TEXT GENERATIONConcurrency Cost:1Model Size:8BQuant:FP8Ctx Length:32kPublished:Apr 7, 2026License:otherArchitecture:Transformer Cold

DCAgent/b1_top8 is an 8 billion parameter language model fine-tuned from Qwen/Qwen3-8B. This model is specifically fine-tuned on the DCAgent/b1_top8 dataset, indicating a specialization for tasks related to its training data. It leverages a 32,768 token context length, making it suitable for processing extensive inputs and generating detailed responses.

Loading preview...

Overview

DCAgent/b1_top8 is an 8 billion parameter language model, fine-tuned from the base Qwen/Qwen3-8B architecture.
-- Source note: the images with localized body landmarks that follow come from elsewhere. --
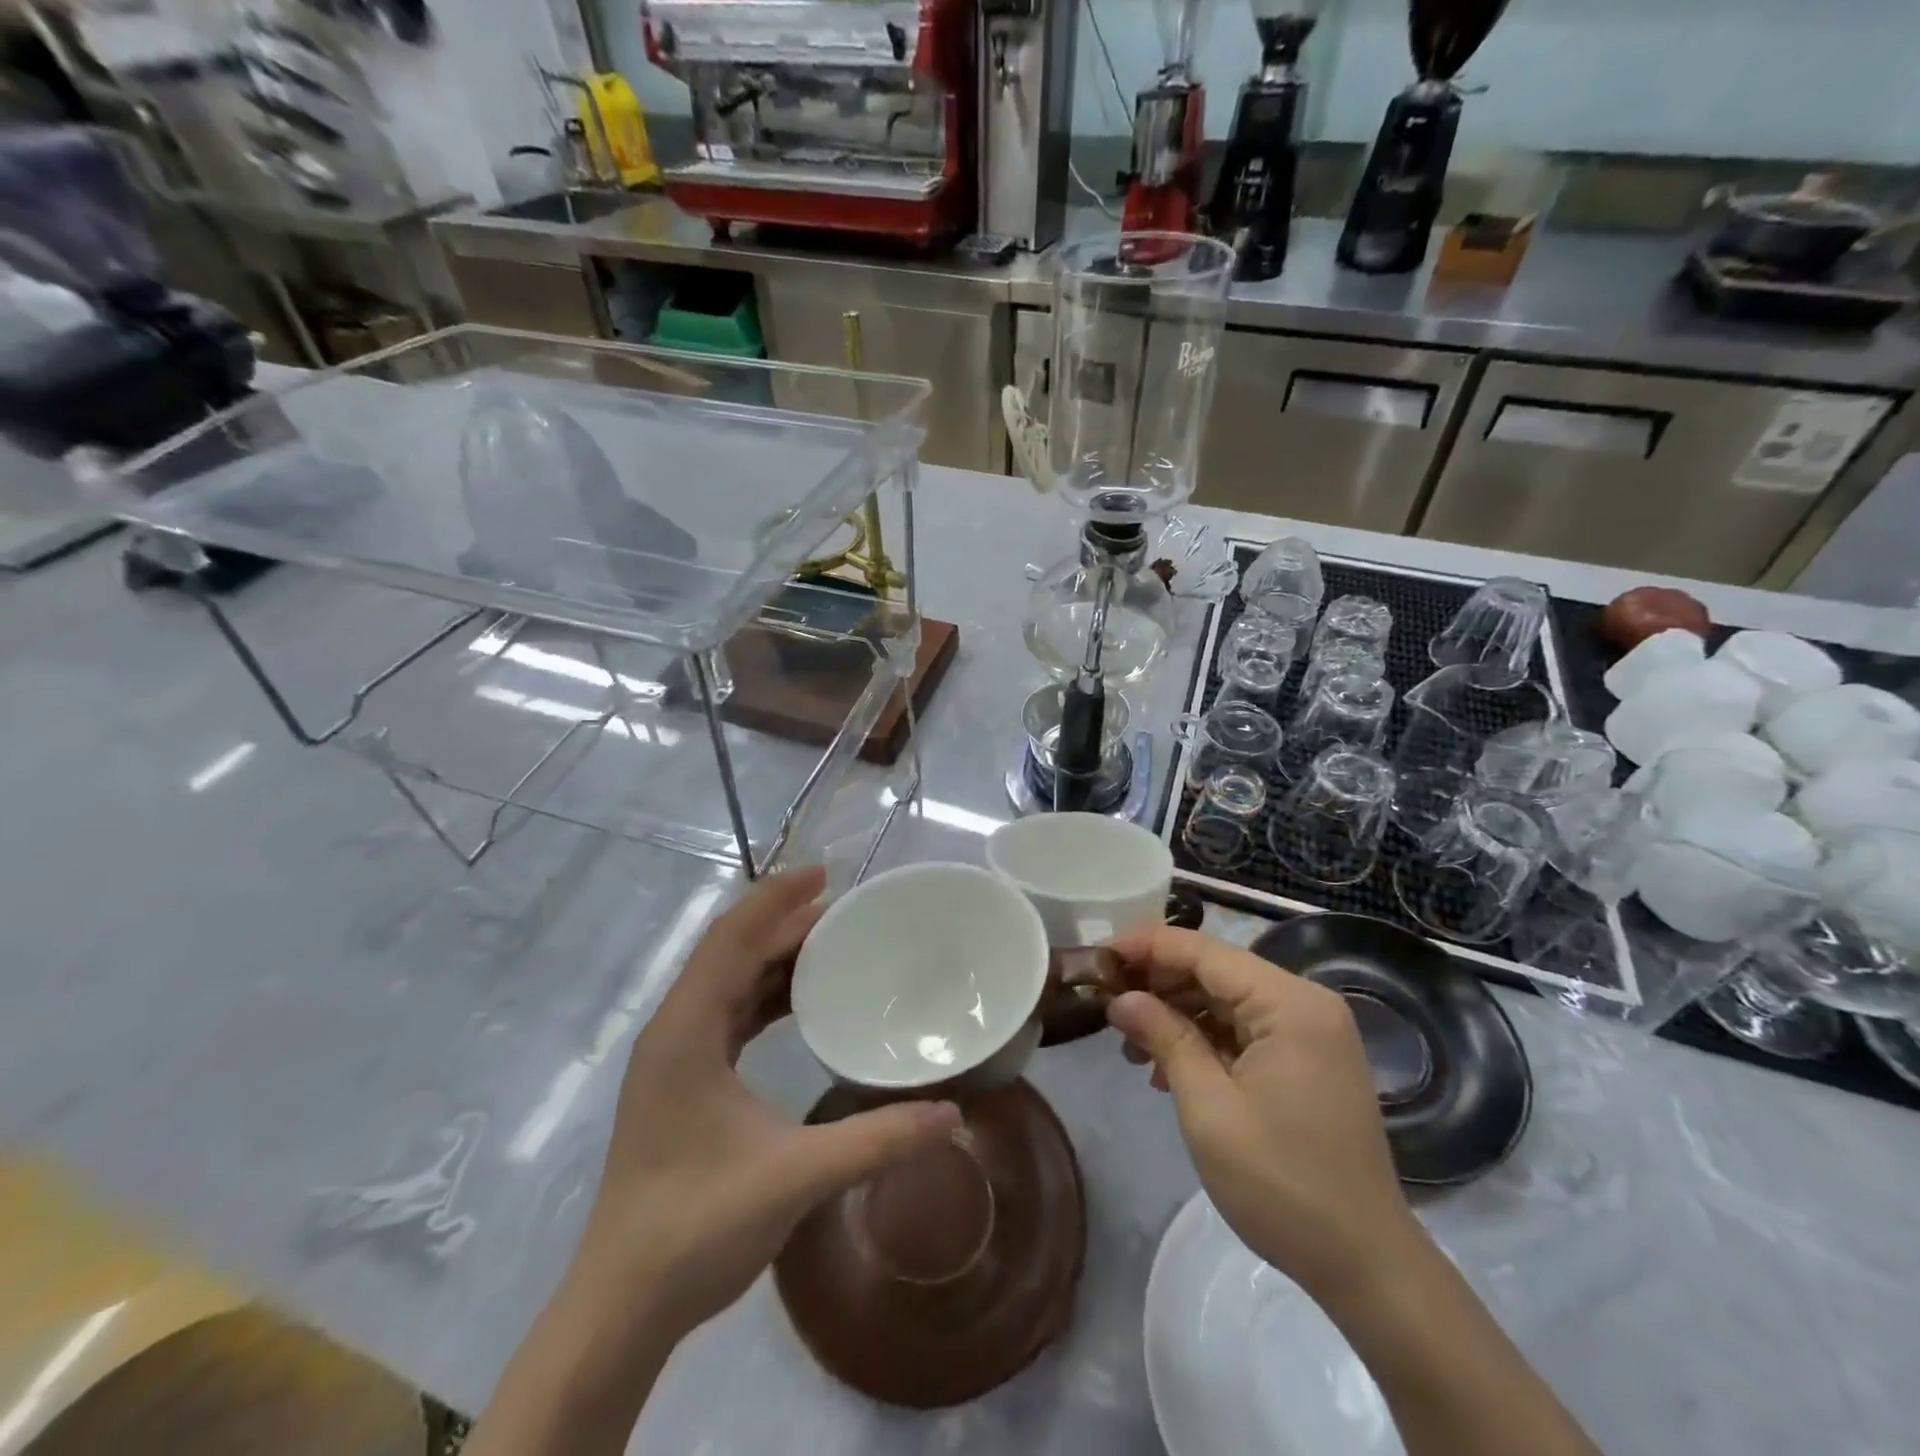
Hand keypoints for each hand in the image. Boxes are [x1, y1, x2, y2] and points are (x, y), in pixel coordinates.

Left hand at [573, 867, 960, 1341]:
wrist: (621, 1306)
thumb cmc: (696, 1228)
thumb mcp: (795, 1177)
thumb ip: (877, 1140)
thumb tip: (953, 1114)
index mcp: (686, 1031)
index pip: (731, 939)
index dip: (776, 899)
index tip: (826, 875)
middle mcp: (674, 1030)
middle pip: (730, 952)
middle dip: (783, 923)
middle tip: (846, 911)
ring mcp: (673, 1057)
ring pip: (726, 982)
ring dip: (773, 958)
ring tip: (830, 945)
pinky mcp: (681, 1082)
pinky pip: (726, 1014)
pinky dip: (763, 995)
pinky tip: (799, 1004)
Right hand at [1106, 926, 1420, 1303]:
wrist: (1365, 1265)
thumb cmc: (1282, 1183)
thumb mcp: (1209, 1108)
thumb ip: (1164, 1038)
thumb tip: (1120, 998)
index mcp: (1290, 1003)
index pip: (1205, 951)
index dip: (1147, 946)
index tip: (1099, 955)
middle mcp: (1305, 1003)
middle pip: (1216, 970)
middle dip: (1159, 983)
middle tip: (1107, 1002)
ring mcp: (1310, 1032)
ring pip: (1226, 999)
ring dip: (1177, 1014)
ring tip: (1131, 1044)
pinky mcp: (1306, 1059)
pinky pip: (1244, 1029)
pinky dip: (1203, 1038)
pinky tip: (1168, 1067)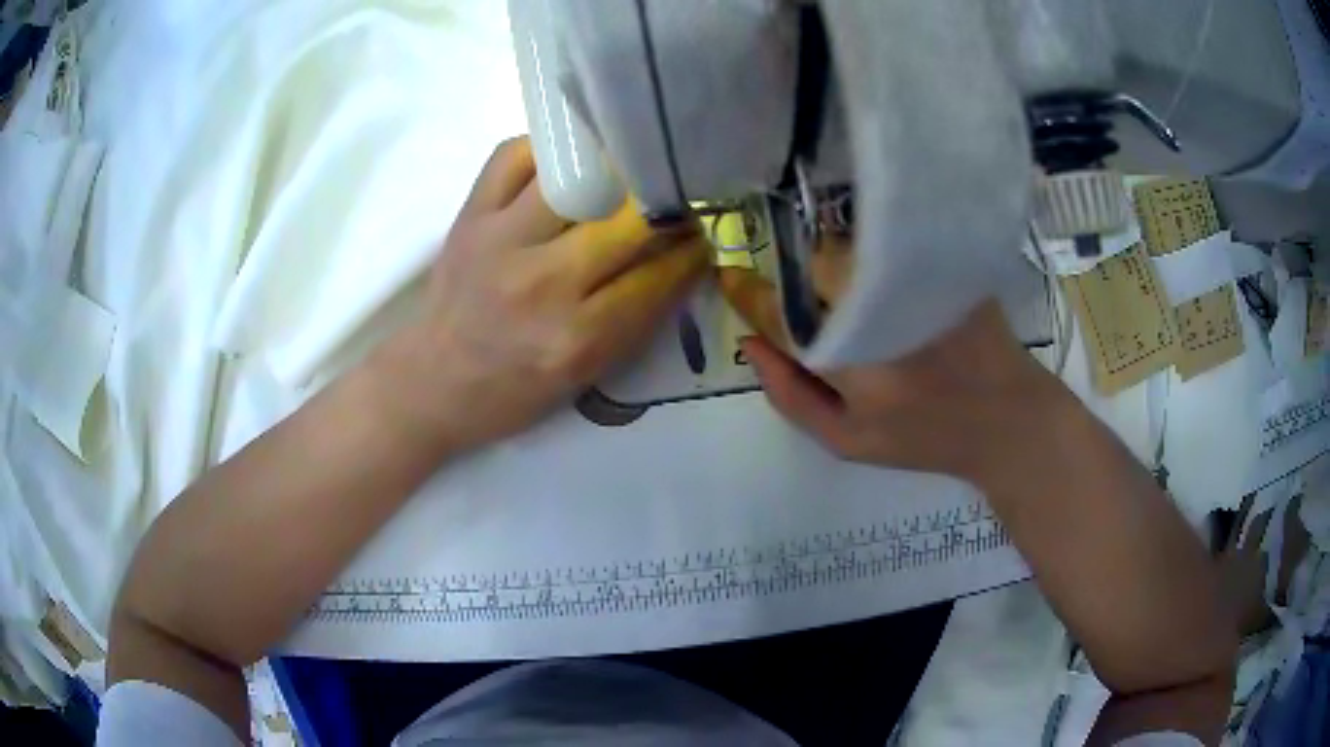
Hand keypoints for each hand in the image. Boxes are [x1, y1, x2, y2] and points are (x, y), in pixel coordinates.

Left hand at [378, 138, 708, 452]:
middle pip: (627, 220)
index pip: (656, 276)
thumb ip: (635, 316)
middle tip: (677, 194)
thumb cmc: (514, 389)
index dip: (691, 248)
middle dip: (666, 202)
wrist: (434, 380)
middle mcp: (541, 285)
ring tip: (630, 167)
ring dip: (615, 167)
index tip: (706, 231)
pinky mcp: (470, 215)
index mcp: (576, 339)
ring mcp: (500, 242)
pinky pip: (515, 155)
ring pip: (577, 176)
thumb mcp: (585, 373)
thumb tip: (681, 254)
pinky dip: (549, 149)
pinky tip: (567, 160)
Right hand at [721, 257, 1068, 478]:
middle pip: (815, 268)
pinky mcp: (946, 262)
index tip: (740, 287)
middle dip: (809, 287)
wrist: (1007, 417)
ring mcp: (919, 277)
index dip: (754, 297)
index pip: (779, 310)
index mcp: (853, 359)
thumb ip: (790, 396)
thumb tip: (750, 343)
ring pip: (852, 251)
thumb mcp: (847, 439)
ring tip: (872, 306)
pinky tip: (899, 290)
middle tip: (834, 317)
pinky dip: (878, 259)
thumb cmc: (925, 436)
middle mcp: (883, 307)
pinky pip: (889, 245)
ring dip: (845, 271)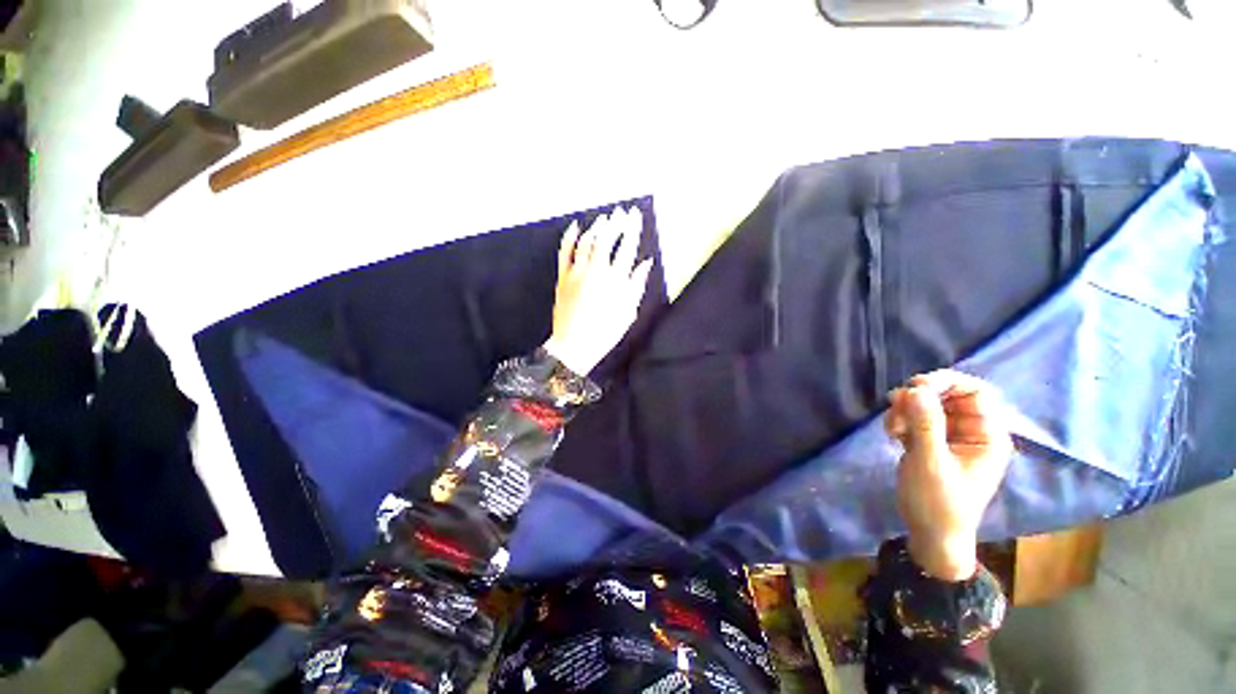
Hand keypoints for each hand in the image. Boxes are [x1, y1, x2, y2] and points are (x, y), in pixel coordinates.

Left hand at [543, 208, 653, 375]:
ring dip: (596, 227)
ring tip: (604, 219)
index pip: (626, 247)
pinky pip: (564, 252)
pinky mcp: (563, 277)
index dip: (631, 229)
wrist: (574, 345)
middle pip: (606, 239)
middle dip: (615, 222)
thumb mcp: (628, 312)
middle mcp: (596, 271)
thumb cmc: (605, 332)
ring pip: (586, 241)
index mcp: (615, 280)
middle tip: (621, 212)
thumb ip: (636, 285)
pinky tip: (575, 226)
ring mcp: (577, 273)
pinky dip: (569, 237)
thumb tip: (645, 263)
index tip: (635, 215)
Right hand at [885, 370, 1013, 580]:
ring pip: (926, 405)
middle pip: (947, 395)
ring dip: (904, 410)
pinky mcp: (930, 442)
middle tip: (895, 407)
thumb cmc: (938, 504)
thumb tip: (915, 388)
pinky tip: (891, 434)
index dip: (947, 382)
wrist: (930, 535)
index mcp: (987, 436)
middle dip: (919, 398)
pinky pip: (914, 418)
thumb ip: (925, 425)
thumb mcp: (930, 463)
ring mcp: (950, 437)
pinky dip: (900, 420)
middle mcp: (971, 431)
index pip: (975, 392)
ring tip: (891, 429)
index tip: (915, 386)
This model has been specifically trained on the /e/scratch/jureap59/raoof1/sft_data/hf_hub/datasets--DCAgent--b1_top8/snapshots/0261a53fb1e70a7ba1767f28710756d33ed1048e_thinking_preprocessed dataset. The fine-tuning process involved a learning rate of 4e-05, a total training batch size of 16 across 16 GPUs, and 7 epochs, utilizing an AdamW optimizer with a cosine learning rate scheduler.

Key Characteristics

  • Base Model: Qwen3-8B
  • Parameter Count: 8 billion
  • Context Length: 32,768 tokens
  • Training Data: Fine-tuned on a specific dataset (DCAgent/b1_top8_thinking_preprocessed), suggesting specialized capabilities related to this data.

Training Details

The model was trained using:

  • Learning Rate: 4e-05
  • Optimizer: AdamW_TORCH_FUSED
  • LR Scheduler: Cosine with 0.1 warmup ratio
  • Epochs: 7.0
  • Frameworks: Transformers 4.57.6, Pytorch 2.9.1+cu130, Datasets 4.7.0, Tokenizers 0.22.2.

Potential Use Cases

Given its fine-tuning on a specific dataset, this model is likely best suited for tasks that align with the characteristics and domain of the DCAgent/b1_top8_thinking_preprocessed data. Developers should evaluate its performance on tasks requiring deep understanding or generation within that specialized domain.